=== Begin Enclosure ===

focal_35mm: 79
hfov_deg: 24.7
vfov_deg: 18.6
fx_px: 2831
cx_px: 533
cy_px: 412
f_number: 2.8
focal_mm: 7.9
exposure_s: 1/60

=== End Enclosure ===
=== Begin Enclosure ===

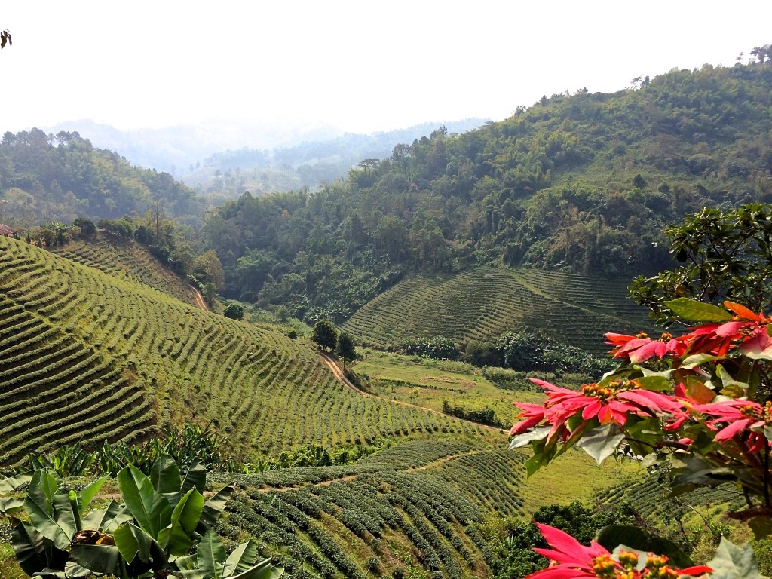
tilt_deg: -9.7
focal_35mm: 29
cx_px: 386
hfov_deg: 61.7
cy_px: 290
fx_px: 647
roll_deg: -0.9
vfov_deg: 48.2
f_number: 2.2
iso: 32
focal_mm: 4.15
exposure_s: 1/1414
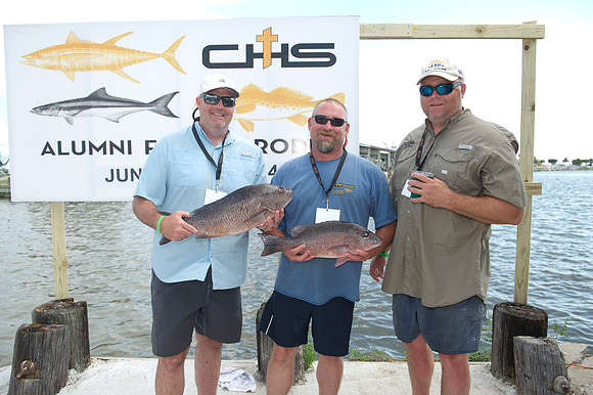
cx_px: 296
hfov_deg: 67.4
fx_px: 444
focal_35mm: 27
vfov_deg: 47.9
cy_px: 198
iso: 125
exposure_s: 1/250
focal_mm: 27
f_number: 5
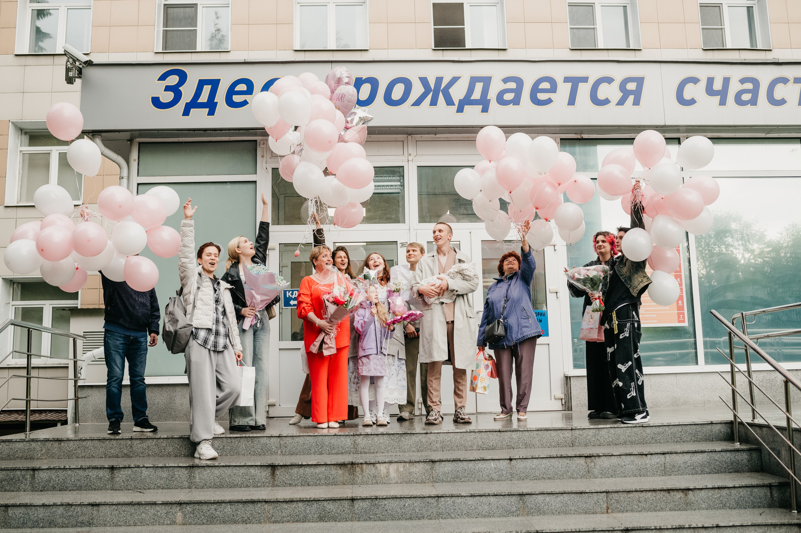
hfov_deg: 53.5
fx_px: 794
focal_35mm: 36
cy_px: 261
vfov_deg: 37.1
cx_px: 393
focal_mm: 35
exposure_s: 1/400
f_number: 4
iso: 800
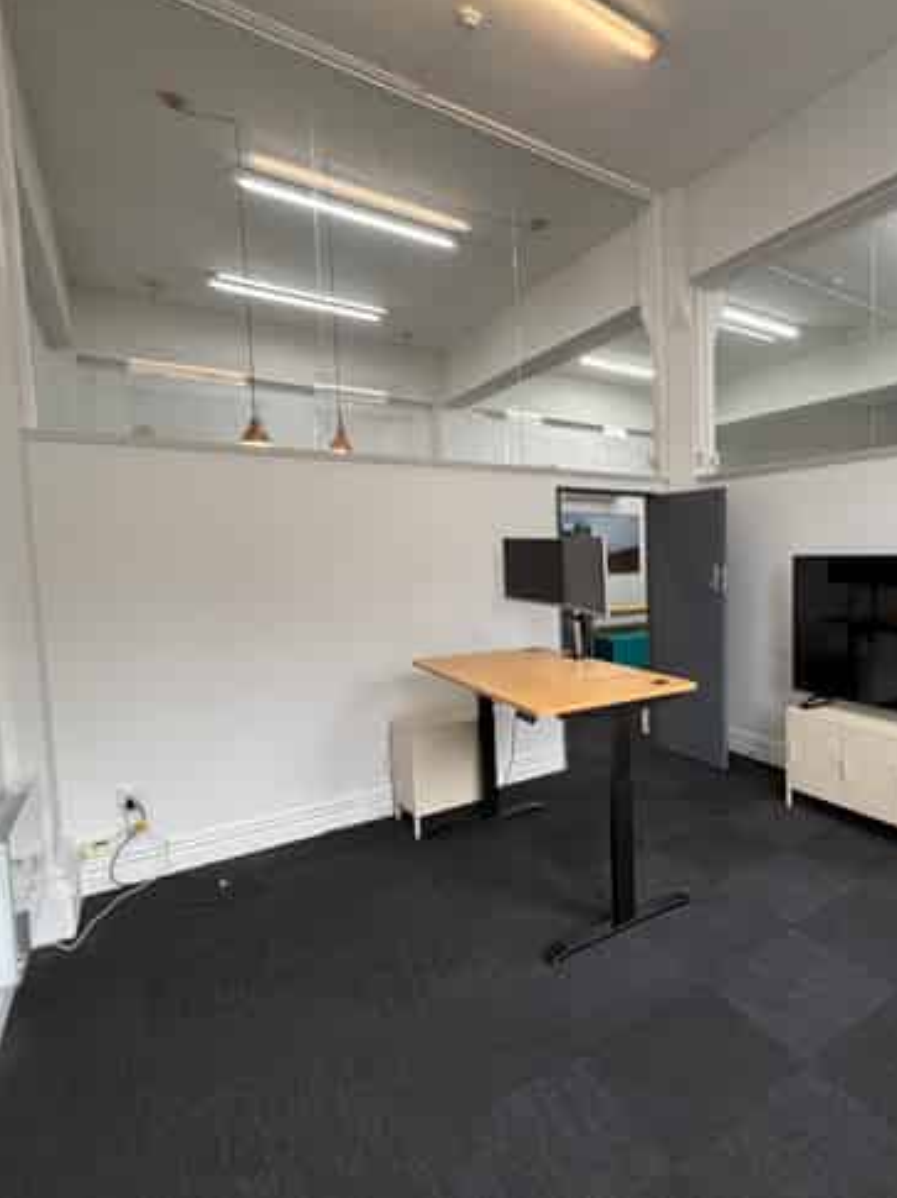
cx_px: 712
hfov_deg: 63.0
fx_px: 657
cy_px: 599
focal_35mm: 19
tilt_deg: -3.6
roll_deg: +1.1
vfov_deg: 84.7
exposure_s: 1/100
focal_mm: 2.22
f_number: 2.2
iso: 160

=== End Enclosure ===
=== Begin Enclosure ===

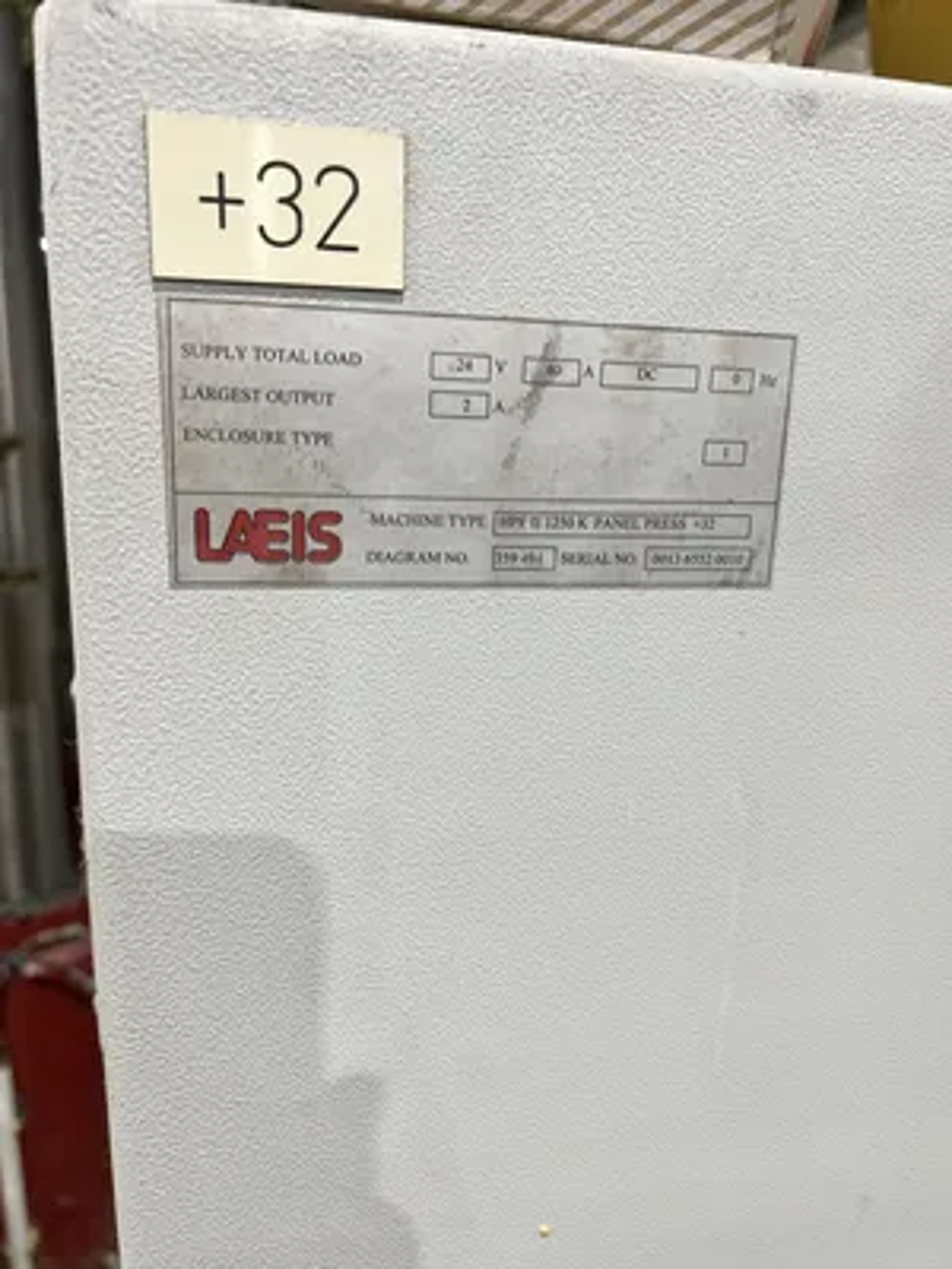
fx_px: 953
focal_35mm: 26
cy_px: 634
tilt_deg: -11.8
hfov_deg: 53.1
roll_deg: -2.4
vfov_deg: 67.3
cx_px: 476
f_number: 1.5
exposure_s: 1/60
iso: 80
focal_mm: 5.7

=== End Enclosure ===

What you have to do
Find the line with "tilt_deg: -11.8" in the entries above. Retype it and each line after it, exactly, through the line with "focal_mm: 5.7", and stop there.

Solution to the problem
tilt_deg: -11.8
hfov_deg: 53.1
roll_deg: -2.4
vfov_deg: 67.3
cx_px: 476
f_number: 1.5
exposure_s: 1/60
iso: 80
focal_mm: 5.7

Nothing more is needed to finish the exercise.